Шуши дождалась, пока девочка, забравшись в дальнюю часть повозки, накрылась меховым одеялом, поерзала, устраиваясь поудобнее, а затем осторожно подобралась к ней, ухнула, притулилась горячим боком и тотчас заснула. Ее теплое дыхание, успокаивавшее сопение заполнило собой всю повозку, внося в нее дух сладкого и безмятежного сна. Прежде он всегда мгновенно уносил Мати на своих крыльях в неведомые земли.

Но на этот раз сон никак не шел, словно что-то мешало девочке заснуть. И она знала что — любопытство. Рука не выпускала свитка, пальцы осторожно поглаживали бумагу, словно надеясь на ощупь понять, что за тайны скрыты в этой рукописи.

Наконец, поняв, что дольше бороться с любопытством она не в силах, да и бессмысленно все это, Мати отогнула край одеяла.

До нее тотчас донеслось недовольное ворчание волчицы:

"Ну, угомонись ты, наконец!"

— Спи. Кто тебе мешает? — несколько мгновений девочка крутила свиток в руках, с интересом разглядывая его с разных сторон. Он выглядел необычно. На наружной стороне не было столь привычных рисунков и символов — пояснений.

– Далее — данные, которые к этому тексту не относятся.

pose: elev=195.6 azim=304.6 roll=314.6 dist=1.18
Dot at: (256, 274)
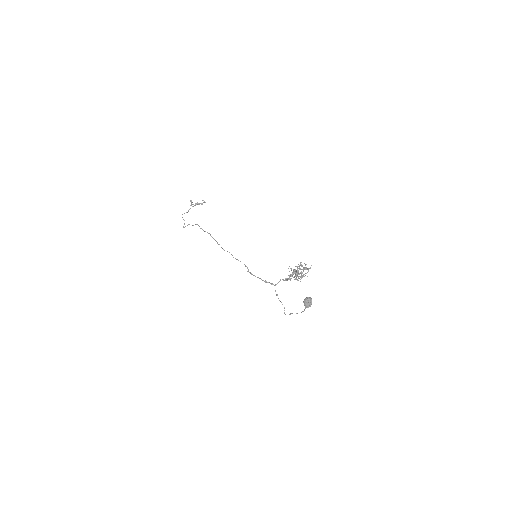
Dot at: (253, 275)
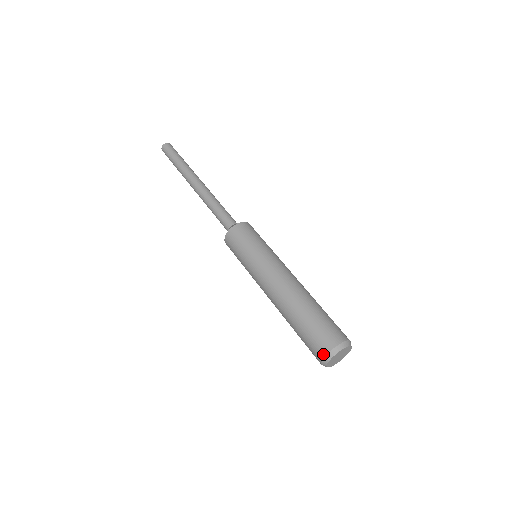
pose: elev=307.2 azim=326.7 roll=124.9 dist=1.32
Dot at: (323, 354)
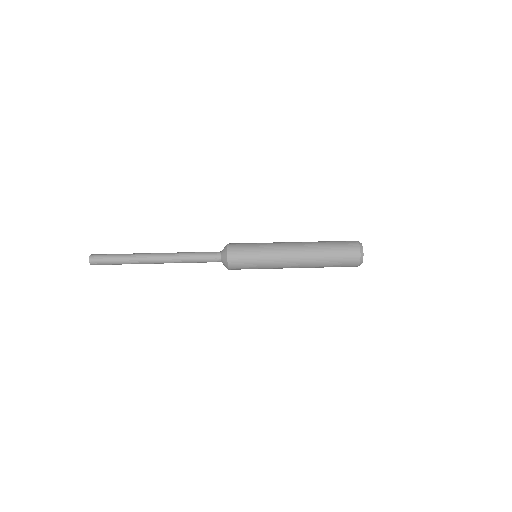
Dot at: (357, 265)
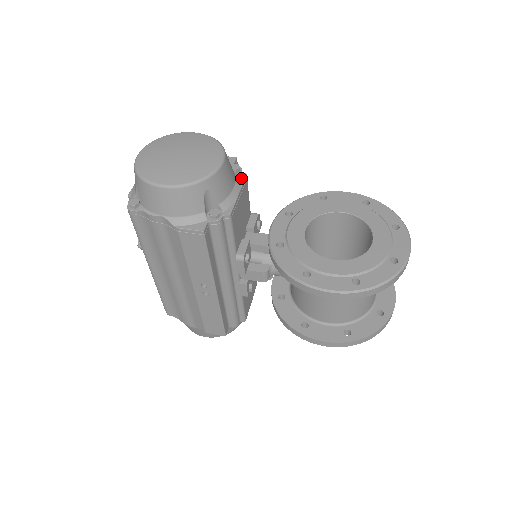
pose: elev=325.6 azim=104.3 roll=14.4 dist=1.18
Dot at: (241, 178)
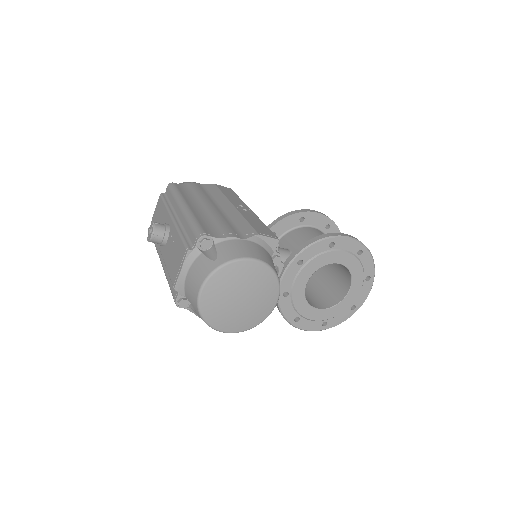
Dot at: occluded
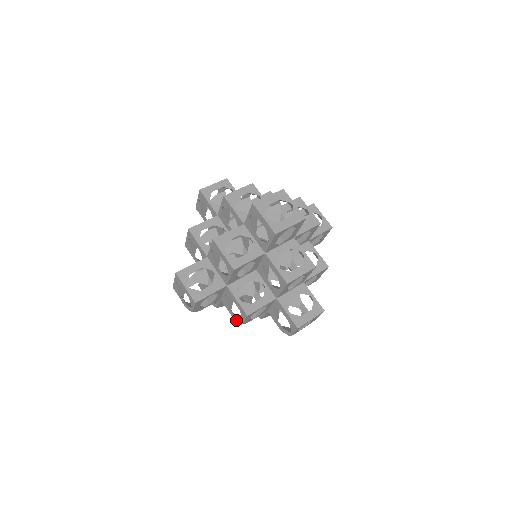
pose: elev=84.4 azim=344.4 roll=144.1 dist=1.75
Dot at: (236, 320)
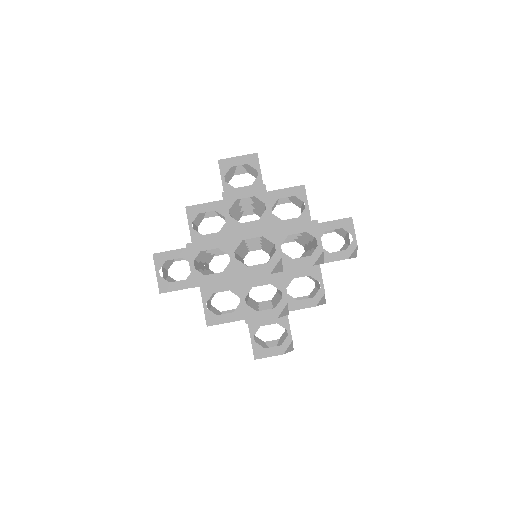
Dot at: (315, 260)
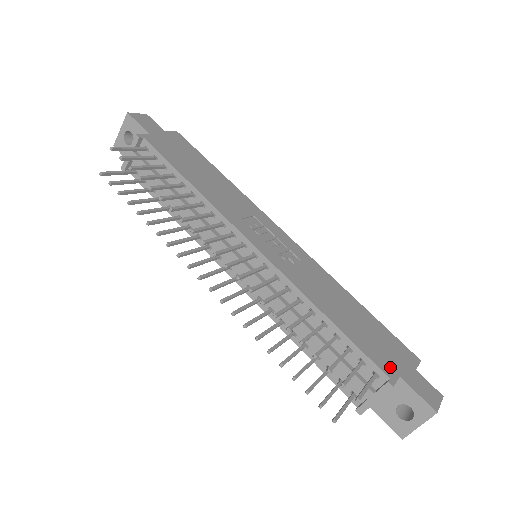
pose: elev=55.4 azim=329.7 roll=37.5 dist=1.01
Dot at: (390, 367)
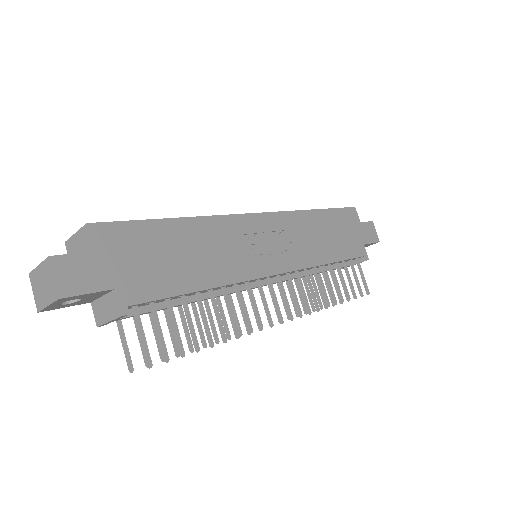
Dot at: (360, 246)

Ничего, даже знака названия — совершенно чистый лист бумаги, которая даже ничуть не пожелтела.

"Может быть, это новая сказка дяди Евсея, — глаза Мати засияли, — вот было бы здорово!"

Она поспешно раскрутила свиток. И тотчас поняла, что ошиблась. Ясные, четкие символы покрывали гладкий белоснежный лист, не тронутый временем, не раненый дорогой. И, все же, Мати чувствовала: рукопись, которую она держала в руках, древнее самой старой из ее сказок, старше даже священных карт. От нее веяло прошлым, столь далеким, что казалось, будто между ним и настоящим лежит целая вечность.

Девочка испугалась, сама не зная чего. Она хотела поскорее свернуть свиток, убрать его подальше, но тут ей вдруг показалось, что символы начали мерцать, отражая отблески пламени так же, как снег — отсвет полной луны. Мати не удержалась и прочла первый из знаков, который не просто привлекал к себе внимание, но звал, умоляя разделить скрытые в сплетении линий знания. А потом она уже не могла остановиться.